Fires were set on each floor of the three-story rowhouse on South Calverton Road, Sledgeski said. Safety standards limit training exercises to one fire. Sledgeski said recruits were told that they would face only two fires. The third was essentially a “surprise” fire.

Wilson’s team was instructed to focus their efforts on the top-floor blaze, Sledgeski said. The group was told that a team behind them would extinguish the second-floor blaze.

Wilson’s team followed instructions, Sledgeski said. They entered the house, did not see the first-floor fire and walked to the second floor, where they found a fire. “They gave the second-floor fire a quick hit, thinking that the second-floor crew would be behind them,” Sledgeski said.

But the second-floor crew was not behind them. They had found the first-floor fire and tried to put it out.

Meanwhile, the second-floor fire was blazing out of control and causing the temperature on the third floor to increase, Sledgeski said. The instructor in charge of the third-floor team did not have a radio to find out what was going wrong.

“There was a huge buildup of heat on the third floor,” Sledgeski said. “The decision was made that it was time to get out.”

It is unclear what happened after that. But several people pulled themselves out of an interior third-floor window that was in a stairwell. Wilson had difficulty getting out, Sledgeski said.

At her funeral, Goodwin said the department failed Wilson. Some members of Wilson’s family have hired Warren A. Brown, a prominent city lawyer, to represent them should they decide to take legal action.

“They want answers for what happened,” Brown said. “They want to make sure it doesn’t happen to anything else.”

In Lairdsville, a tiny town in upstate New York, a volunteer fire chief was convicted of negligent homicide and served jail time for his role in a fatal training exercise that involved a set fire in a century-old farm house. But in that case, several recruits were ordered to go upstairs and lie down so they could pretend to be victims.

No fire hoses were charged before the fire was set and the lines were not in position. Also, plywood boards were nailed over the windows, leaving a small hole in one wall as the only escape route.

The deputy chief, who later went to jail, set a sofa on fire directly below where the recruits were playing victim. “The fire raged out of control, raced up the staircase, and the entire place became an inferno,” said Michael A. Coluzza, who prosecuted the case. A jury convicted Alan G. Baird, the deputy fire chief, of criminally negligent manslaughter, a charge that does not exist in Maryland. He spent 75 days in jail, had five years of probation and was forbidden from ever being a part of any volunteer fire department.

Hyde’s defense lawyer, Peter S. O’Neill, said he has not been contacted by anybody about potential criminal liability in the Baltimore case. “Everyone wants to find someone at fault if there is a death,” O’Neill said. “It doesn’t mean someone is at fault.”

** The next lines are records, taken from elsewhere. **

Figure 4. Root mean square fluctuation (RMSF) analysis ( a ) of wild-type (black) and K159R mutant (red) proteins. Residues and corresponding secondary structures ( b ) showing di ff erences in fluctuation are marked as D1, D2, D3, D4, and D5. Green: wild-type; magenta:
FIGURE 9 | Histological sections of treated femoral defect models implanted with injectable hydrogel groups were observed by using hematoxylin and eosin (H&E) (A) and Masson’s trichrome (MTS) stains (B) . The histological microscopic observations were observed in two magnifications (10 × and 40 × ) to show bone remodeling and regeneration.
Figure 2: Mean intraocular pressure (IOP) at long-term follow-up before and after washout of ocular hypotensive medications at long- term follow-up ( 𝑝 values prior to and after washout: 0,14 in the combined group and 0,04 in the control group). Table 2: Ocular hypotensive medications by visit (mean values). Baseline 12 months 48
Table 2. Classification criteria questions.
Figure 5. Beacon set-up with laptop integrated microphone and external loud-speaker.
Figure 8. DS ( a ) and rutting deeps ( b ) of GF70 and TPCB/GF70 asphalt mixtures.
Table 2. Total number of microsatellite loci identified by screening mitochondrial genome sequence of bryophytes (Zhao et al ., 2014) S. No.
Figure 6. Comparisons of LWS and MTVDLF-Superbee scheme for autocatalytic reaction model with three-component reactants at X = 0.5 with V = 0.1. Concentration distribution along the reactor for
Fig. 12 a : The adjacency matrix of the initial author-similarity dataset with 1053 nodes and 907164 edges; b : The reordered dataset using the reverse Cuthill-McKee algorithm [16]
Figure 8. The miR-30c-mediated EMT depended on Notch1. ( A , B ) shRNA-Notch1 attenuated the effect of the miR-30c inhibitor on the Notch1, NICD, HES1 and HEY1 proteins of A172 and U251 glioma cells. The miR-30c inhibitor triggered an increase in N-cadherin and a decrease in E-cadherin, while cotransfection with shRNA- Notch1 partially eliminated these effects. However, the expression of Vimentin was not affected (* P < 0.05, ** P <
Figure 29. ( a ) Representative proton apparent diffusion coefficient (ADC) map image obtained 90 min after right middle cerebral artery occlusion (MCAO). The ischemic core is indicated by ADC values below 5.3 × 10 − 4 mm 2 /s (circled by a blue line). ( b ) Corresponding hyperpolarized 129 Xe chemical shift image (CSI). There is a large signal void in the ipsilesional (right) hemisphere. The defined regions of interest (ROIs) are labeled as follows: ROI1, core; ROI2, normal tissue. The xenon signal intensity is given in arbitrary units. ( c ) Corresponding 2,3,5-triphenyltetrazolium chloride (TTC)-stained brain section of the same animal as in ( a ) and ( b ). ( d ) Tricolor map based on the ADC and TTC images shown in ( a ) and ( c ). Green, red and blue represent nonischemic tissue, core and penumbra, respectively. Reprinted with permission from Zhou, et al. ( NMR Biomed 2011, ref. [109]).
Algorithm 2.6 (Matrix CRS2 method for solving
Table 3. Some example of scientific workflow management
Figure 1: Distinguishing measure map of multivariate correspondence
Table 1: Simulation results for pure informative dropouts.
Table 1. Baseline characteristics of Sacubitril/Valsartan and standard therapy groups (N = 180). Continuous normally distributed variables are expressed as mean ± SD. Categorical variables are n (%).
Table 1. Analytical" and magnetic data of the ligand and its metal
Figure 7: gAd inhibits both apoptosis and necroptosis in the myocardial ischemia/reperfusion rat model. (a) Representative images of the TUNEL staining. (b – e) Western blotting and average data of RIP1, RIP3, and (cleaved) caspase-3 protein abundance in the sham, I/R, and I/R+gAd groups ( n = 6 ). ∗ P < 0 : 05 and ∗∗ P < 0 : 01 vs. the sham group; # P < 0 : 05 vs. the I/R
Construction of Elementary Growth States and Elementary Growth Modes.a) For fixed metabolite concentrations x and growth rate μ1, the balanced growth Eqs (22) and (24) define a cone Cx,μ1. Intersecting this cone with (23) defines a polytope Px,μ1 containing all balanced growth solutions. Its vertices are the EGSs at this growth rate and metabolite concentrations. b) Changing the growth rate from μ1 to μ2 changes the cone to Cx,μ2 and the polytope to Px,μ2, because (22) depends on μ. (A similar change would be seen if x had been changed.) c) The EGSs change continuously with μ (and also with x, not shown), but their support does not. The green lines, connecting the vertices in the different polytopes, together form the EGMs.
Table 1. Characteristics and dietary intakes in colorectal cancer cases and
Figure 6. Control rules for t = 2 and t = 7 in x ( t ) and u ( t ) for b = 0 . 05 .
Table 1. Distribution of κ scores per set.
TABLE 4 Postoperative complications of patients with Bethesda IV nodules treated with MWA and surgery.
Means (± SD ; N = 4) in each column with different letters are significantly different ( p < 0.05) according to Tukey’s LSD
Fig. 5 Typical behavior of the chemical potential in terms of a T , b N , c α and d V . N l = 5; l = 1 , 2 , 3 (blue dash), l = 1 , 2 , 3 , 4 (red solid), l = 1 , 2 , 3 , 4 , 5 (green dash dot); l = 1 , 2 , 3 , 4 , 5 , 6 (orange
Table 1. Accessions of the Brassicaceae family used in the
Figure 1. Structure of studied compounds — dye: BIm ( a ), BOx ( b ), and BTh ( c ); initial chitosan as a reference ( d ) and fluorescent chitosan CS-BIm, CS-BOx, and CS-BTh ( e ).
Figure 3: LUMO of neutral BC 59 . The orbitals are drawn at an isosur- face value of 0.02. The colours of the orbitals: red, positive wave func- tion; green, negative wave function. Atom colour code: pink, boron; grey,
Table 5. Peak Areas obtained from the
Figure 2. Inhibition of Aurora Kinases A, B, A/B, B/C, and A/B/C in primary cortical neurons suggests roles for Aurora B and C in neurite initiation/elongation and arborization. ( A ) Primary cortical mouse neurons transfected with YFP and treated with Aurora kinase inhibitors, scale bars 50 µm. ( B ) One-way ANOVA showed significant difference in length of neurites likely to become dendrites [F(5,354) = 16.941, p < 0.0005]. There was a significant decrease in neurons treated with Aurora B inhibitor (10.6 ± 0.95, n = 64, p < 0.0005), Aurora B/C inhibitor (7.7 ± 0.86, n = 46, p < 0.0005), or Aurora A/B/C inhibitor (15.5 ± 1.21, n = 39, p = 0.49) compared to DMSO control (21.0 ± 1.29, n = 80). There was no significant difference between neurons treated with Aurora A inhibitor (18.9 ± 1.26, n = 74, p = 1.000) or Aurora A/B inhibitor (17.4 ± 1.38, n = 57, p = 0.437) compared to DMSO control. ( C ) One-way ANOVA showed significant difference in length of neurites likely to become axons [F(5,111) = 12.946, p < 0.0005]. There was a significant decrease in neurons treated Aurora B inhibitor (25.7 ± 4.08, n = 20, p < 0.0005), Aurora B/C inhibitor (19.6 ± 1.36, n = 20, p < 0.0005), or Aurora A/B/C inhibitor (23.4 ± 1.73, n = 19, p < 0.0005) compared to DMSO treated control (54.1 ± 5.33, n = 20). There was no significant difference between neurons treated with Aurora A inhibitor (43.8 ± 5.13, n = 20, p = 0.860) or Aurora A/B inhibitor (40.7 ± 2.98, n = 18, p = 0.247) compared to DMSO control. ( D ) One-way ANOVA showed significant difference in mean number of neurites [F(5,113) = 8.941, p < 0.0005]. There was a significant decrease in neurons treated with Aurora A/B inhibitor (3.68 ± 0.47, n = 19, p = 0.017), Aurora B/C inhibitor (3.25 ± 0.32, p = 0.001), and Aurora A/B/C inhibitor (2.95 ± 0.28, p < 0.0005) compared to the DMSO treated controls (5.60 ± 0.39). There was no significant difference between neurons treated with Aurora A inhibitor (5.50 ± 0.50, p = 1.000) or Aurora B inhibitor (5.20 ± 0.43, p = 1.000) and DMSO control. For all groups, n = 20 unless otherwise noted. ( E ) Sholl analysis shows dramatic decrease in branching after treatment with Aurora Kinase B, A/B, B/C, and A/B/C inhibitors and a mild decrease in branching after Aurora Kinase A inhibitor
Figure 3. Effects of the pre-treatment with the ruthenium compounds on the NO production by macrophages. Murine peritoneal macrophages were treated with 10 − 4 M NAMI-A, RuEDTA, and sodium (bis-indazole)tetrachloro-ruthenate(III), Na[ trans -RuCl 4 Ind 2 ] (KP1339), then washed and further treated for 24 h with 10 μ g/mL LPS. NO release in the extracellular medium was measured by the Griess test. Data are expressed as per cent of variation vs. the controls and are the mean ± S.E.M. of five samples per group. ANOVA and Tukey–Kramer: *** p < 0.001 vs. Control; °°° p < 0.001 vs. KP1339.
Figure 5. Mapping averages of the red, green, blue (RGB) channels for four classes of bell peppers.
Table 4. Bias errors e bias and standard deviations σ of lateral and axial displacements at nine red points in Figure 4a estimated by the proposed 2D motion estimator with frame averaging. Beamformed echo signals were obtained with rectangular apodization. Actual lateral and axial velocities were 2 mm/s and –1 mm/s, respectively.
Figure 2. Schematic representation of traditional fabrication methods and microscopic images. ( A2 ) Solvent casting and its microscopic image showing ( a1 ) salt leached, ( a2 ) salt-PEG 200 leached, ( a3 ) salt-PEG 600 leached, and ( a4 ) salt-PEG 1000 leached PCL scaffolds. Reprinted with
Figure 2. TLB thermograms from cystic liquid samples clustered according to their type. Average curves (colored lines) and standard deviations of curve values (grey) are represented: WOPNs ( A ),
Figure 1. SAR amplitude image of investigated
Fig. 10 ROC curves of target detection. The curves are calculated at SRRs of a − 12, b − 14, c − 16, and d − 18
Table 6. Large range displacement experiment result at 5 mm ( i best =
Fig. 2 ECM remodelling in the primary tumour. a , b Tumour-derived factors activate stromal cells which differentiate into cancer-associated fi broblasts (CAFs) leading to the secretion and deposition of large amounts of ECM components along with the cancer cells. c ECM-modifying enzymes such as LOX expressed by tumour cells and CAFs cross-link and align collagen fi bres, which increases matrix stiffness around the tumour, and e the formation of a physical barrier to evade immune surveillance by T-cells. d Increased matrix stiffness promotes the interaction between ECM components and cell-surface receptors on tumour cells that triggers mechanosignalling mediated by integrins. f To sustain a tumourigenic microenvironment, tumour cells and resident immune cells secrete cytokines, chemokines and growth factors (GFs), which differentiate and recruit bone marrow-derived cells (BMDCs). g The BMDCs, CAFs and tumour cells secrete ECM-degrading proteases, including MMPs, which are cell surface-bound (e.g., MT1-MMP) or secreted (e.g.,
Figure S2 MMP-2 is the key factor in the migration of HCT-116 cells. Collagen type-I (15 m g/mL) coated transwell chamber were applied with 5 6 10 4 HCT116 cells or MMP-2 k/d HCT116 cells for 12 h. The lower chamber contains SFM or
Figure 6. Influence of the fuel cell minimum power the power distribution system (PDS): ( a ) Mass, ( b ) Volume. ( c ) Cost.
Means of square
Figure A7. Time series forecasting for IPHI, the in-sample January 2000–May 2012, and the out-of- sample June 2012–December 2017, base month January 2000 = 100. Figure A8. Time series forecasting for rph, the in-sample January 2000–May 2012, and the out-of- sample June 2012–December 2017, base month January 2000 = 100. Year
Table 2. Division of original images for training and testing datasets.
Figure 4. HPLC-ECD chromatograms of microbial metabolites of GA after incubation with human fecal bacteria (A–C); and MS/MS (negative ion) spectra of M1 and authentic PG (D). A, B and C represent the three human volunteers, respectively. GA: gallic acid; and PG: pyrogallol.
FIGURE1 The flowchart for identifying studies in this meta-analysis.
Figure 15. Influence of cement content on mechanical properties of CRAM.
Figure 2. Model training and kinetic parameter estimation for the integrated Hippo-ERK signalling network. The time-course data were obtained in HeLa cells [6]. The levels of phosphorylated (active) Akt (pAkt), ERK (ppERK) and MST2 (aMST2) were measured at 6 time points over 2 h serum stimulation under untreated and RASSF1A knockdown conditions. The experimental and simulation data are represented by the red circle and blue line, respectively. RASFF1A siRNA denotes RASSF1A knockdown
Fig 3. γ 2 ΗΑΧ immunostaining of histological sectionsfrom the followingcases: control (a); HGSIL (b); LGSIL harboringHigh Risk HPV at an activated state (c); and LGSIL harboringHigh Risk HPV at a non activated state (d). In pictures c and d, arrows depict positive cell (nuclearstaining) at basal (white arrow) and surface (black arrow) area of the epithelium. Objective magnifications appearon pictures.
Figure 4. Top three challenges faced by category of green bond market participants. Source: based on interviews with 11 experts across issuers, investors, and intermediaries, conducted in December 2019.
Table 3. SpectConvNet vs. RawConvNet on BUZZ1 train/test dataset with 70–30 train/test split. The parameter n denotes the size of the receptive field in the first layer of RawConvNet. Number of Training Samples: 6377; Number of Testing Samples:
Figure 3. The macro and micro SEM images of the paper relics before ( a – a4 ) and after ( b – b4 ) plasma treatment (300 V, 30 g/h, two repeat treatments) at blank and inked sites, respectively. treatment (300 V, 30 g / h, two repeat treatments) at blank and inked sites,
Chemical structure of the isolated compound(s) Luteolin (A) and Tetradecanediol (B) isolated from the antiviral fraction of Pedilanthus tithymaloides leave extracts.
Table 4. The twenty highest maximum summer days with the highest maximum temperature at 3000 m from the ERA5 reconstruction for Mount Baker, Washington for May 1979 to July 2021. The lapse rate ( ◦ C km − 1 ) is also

Partial list of safety requirements for live burns in buildings outside the fire academy grounds:

All hazardous structural conditions shall be removed or repaired.

Debris creating or contributing to unsafe conditions shall be removed.

Exits from the building shall be identified and evaluated prior to each training burn.

Separate source shall be used for the supply of attack lines and backup line to prevent loss of water.

Only one fire at a time shall be permitted within an acquired structure.

Walkthrough and inspection of structure required before fire is set.